In May this year, UK cosmetics firm Lush launched its #Spycops campaign, an open criticism of certain undercover policing practices that occurred in the United Kingdom in the 1980s and 1990s. While the UK media continues to keep tabs on the story as an official inquiry gets underway, Lush decided to openly criticise the police with a campaign that included hard-hitting videos, posters, and even police tape across shop windows.
It did not go down well. In addition to the public backlash, there was the industry response, with marketing professor and Marketing Week contributor Mark Ritson calling it “a new low for brand purpose.”
Lush had gone from brand purpose into brand activism, and it did not resonate with a wider audience that knows them for sweet smelling bath products made from natural ingredients.
However, this type of campaign isn’t new for Lush. Many people are unaware that the company supports environmental and animal rights groups involved in direct action both in the United Kingdom and the United States. It has a focus on small grassroots groups with profits from the sale of certain products going directly to funding them.
This is part of its brand DNA and it makes sense: The company bases its entire ethos on sourcing ethically and opposes testing on animals.
With the #Spycops campaign, Lush felt confident it would connect with a far left-leaning base of brand advocates. But like a previous campaign in 2013 that didn’t get as much heat, where Lush called on its customers to fight lethal drone attacks, the firm stepped beyond the area where the wider audience believes it has “permission to speak.”
We “get” that the company would be into animal rights and the environment. This latest move says more about the personal crusade of co-founder Mark Constantine and his political convictions. As Ritson said in his recent piece for Marketing Week, “You sell soap for f***k’s sake.”

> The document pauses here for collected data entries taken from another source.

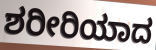
ಶರೀರಿಯಾದ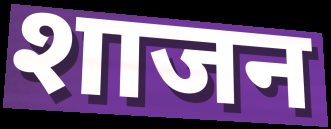
शाजन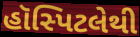
હૉસ્પિટલેથીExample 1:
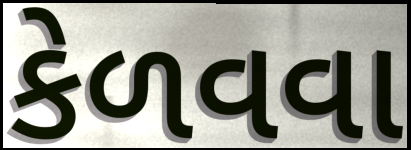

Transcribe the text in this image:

કેળવવા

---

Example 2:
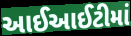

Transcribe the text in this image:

આઈઆઈટીમાં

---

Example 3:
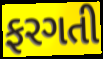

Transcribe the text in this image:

ફરગતી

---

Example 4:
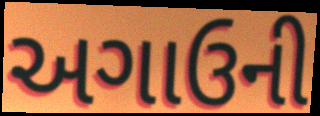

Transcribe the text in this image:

અગાઉની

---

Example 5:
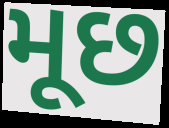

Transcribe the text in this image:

મૂછ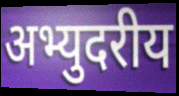
अभ्युदरीय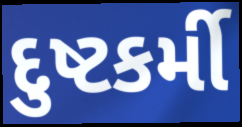
દુષ્ટકર્મી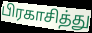
பிரகாசித்துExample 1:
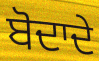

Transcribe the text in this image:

ਬੋਦਾਦੇ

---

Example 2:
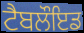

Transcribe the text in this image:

ਟੈਬਲੌਇਡ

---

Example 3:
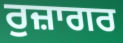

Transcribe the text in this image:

ਰੁਜ਼ਾਗਰ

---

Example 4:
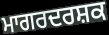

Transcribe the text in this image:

ਮਾਗਰਦਰਸ਼ਕ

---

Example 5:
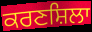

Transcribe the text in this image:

ਕਰਣਸ਼ਿਲਾ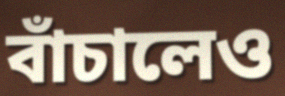
বাঁচালেও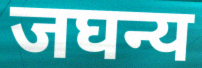
जघन्य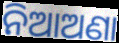
ନିଆଅଣା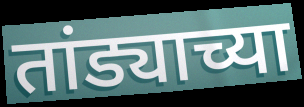
तांड्याच्या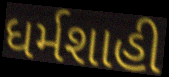
ધર્મશાહી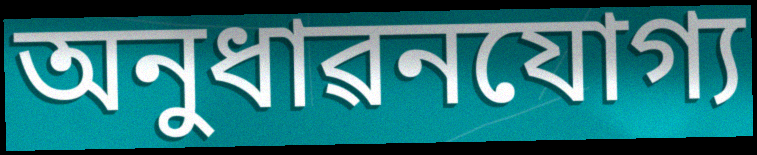
অনুধাৱনযোগ্য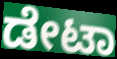
ಡೇಟಾ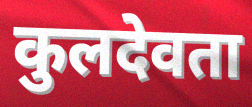
कुलदेवता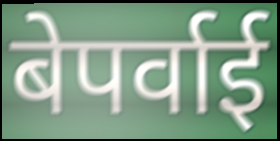
बेपर्वाईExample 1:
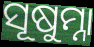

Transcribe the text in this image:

ସୂଷୁମ୍ନା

The whole debate got me thinking about Colors magazine, the publication from Benetton. A quick potted history for anyone unfamiliar:
Originally a print magazine, it was set up in 1991 by photographer Oliviero Toscani and art director Tibor Kalman. Funded by the retailer Benetton, it never tried to sell products. Instead it had a journalistic remit to focus on social issues and diversity, and it did so through the use of sometimes shocking imagery that was about as far away from brightly coloured knitwear as you could get.

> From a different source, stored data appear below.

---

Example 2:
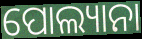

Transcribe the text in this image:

ପୋଲ୍ୟାନା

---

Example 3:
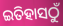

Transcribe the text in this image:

ଇତିହାସଠୁଁ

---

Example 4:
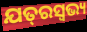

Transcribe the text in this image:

ଯତ୍‌ରସ୍ଵଭ୍ୟ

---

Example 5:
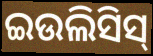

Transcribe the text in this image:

ଇଉଲିସିସ୍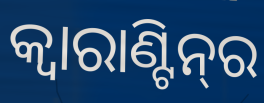
କ୍ବାରାଣ୍ଟିନ୍‌ର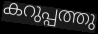
കറുപ്പത്തുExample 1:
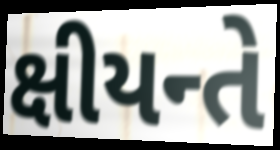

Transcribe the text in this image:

ક્ષીયન્તે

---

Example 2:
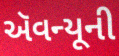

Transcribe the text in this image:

ઍવન્યૂની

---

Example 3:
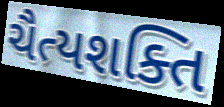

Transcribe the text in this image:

ચૈત્યશક્તિ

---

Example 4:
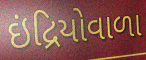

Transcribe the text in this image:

ઇંદ્રિયોવાળા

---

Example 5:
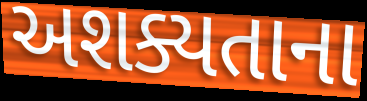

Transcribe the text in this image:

અશક્યતાના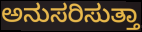
ಅನುಸರಿಸುತ್ತಾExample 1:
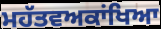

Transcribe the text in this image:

ਮਹੱਤਵਅਕਾਂਖਿਆ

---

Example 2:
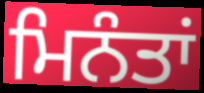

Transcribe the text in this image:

ਮਿਨੰਤਾਂ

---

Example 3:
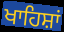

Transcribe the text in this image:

ਖਾਹਿਸ਼ਾਂ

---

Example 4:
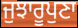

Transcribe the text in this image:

ਜੁਝਾਰੂਪੁਣਾ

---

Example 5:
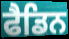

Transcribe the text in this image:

ਫੈਡਿਨ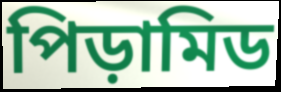
পিড়ামিড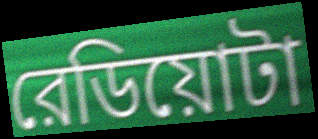
রেডিয়োটাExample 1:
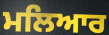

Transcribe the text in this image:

ਮਲਿਆਰ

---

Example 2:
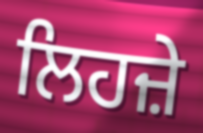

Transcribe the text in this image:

ਲਿਹਜ਼ੇ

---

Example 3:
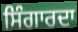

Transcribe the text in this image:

ਸਿੰਗਾਰਦਾ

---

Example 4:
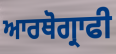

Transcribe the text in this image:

ਆਰਥੋਗ੍ਰਾਫੀ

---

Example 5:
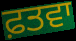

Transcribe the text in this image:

ਫ਼ਤਵਾ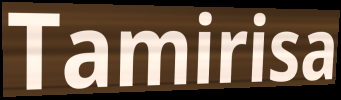
TamirisaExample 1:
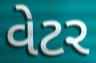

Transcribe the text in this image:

વેટર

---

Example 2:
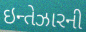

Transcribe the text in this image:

ઇન્તેઝારની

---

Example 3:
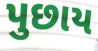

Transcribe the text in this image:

પુછાય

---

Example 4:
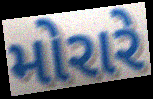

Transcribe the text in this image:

મોરારે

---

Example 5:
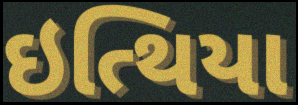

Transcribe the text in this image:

ઇત્થિયા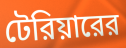
টেরিয়ারের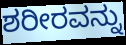
ಶರೀರವನ್ನು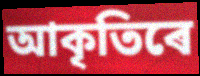
আকৃতিৰে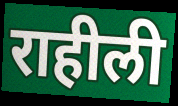
राहीली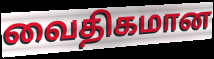
வைதிகமான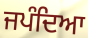
ਜਪੰਦਿਆ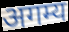
अगम्यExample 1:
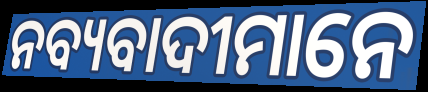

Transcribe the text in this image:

ନବ୍ୟବାଦୀମାନେ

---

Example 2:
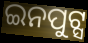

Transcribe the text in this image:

ଇନପୁଟ୍ସ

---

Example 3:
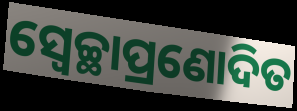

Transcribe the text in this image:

ସ୍ୱେଚ୍ଛାପ୍ରଣୋଦିତ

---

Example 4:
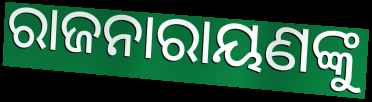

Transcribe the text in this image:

ରାଜନାରାୟଣଙ୍କୁ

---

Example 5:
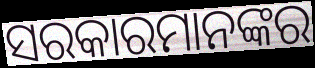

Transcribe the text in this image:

ସରକାରମାନଙ୍କର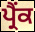
ਪ੍ਰੈਂਕ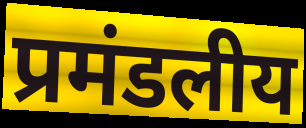
प्रमंडलीय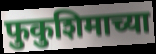
फुकुशिमाच्या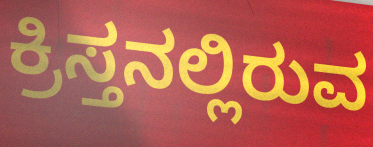
ಕ್ರಿಸ್ತನಲ್ಲಿರುವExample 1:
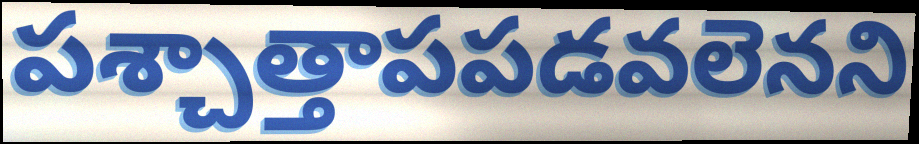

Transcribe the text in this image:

పశ్చాత్తాపపడవలెనని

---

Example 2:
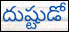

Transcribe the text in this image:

దుష్టుడో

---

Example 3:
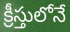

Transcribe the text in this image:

క్రీస్తులోనే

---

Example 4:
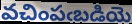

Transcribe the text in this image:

వచింపఁబడియె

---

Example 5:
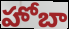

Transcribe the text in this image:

హోబా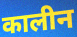
कालीन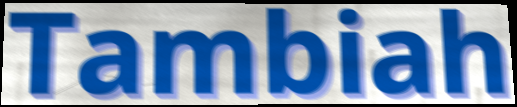
Tambiah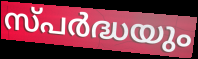
സ്പർദ്ധയും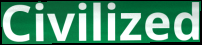
Civilized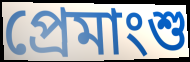
প্রেমাংশুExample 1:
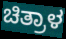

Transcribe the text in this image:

ಚಿತ್ರಾಳ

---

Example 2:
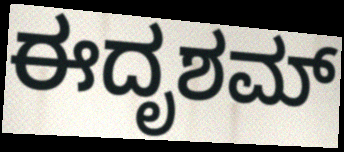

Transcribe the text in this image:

ಈದೃಶಮ್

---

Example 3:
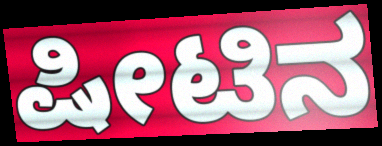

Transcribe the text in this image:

ಷೀಟಿನ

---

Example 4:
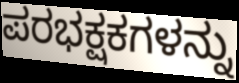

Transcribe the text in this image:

ಪರಭಕ್ಷಕಗಳನ್ನು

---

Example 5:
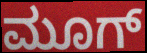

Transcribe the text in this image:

ಮೂಗ್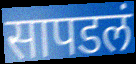
सापडलं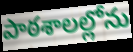
పాఠశాలల్లోను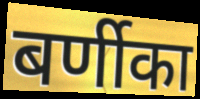
बर्णीकाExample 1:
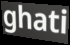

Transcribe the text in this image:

ghati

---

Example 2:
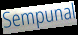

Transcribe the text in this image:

Sempunal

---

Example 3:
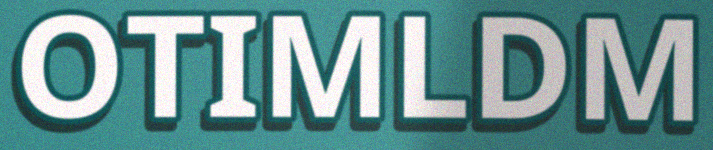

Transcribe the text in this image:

OTIMLDM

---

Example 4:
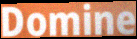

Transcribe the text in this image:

Domine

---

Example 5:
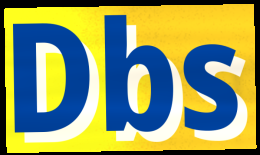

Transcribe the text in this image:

Dbs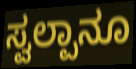
ಸ್ವಲ್ಪಾನೂ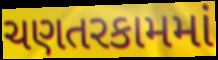
ચણતરકામમાં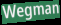
WegmanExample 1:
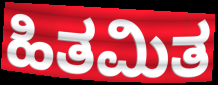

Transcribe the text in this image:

ಹಿತಮಿತ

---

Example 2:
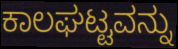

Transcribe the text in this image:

Toscani’s vision informed the retailer’s advertising. He believed advertising should reflect reality and he gave it to us in spades: newborn babies, interracial families, images of AIDS patients on their deathbeds.
It resulted in controversy and headlines — but a scroll through a back catalogue of its advertising campaigns, which start as a riff on the idea of “united colours” and a united world, show how the creative thinking evolved to a point where the company was sued on more than one occasion. Each campaign pushes the boundaries of what’s “safe” a little further each time.
The final straw came in 2000, when Toscani’s “Sentenced to Death” campaign — showing a series of images of death row inmates staring blankly into the camera — prompted murder victims’ families to lobby retailers and consumers. The state of Missouri filed a multi-million-dollar lawsuit claiming the pictures had been taken under false pretenses. In the wake of plummeting sales, Toscani was fired.
Last year, he returned to Benetton, along with co-founder Luciano Benetton, to try and reverse the retailer’s flagging fortunes. It would be a shame if the pair tried to relive past (in)glories. The Lush debacle should prove to be a cautionary tale.
Audiences expect brands to act with purpose: 79% of Millennials would prefer to purchase products from a company that operates with a social purpose and 75% are proud to be customers of a company that operates with a social purpose.
But perhaps, where Benetton now feels groundbreaking because it was the first to shock us, we’ve now all “been there done that.” You don’t need to try and make activists out of all of us to sell soap.